It was well over a year ago when CL published a cover story on the issue of instant potable reuse for water (IPR) for the city of Tampa as a way to address its water needs for the future.
IPR at its essence, is recycling and treating sewage and other wastewater to drink. It's an idea that was championed in 2009 and early 2010 by Tampa City Councilman Charlie Miranda, who in conjunction with officials at USF helped conduct a couple of seminars on the subject last year in town.
It's also undoubtedly controversial, and Miranda later dropped his idea of trying to get the council to vote on putting a measure on this week's ballot on having citizens weigh in on the topic, realizing that it's an issue that the public needs a lot of education on before considering.
We're reviving the issue because USA Today's cover story this Thursday reports that Singapore is "aggressively promoting a solution to the water scarcity that vexes countries worldwide: recycling toilet water to drink."

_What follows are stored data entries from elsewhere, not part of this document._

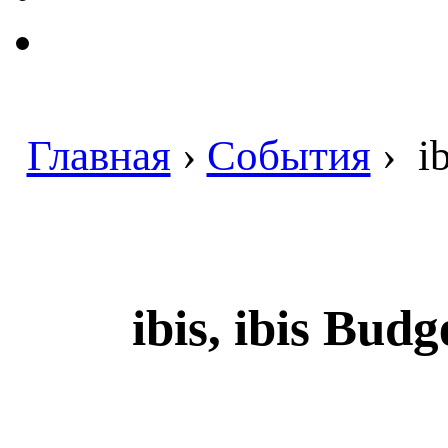
Главная
›
События
›
ib
ibis, ibis Bud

The story's jump page headline is something that every reporter who writes about this always mentions, "Overcoming the 'yuck factor.'"
The article delves into many of the issues about the process that we explored in reporting on this last year. It reports that all water is to some extent, recycled:
River water often is treated and used by one city, then waste may be funneled into pipes and discharged downstream, according to Benedek.
Some environmental groups are betting that as knowledge about wastewater recycling grows, so will its adoption across the USA. Besides alleviating drinking water shortages, the technology means less waste discharged into the ocean, says Rick Wilson, coastal management coordinator at Surfrider Foundation, an advocacy group for oceans and beaches.
The promise is leading San Diego, on the heels of neighboring Orange County's momentum, to give the technology another shot. It plans to open a test wastewater purification facility, producing 1 million gallons of water a day, to the public in June.
Says Alma Rife of the San Diego Public Utilities Department: "Once people understand this, the yuck factor breaks away."
CL asked both Bob Buckhorn and Rose Ferlita about IPR during our debate last month, and we believe both said they were open to learning more about the process. We'll be curious to see if Councilman Miranda opts to revive the issue.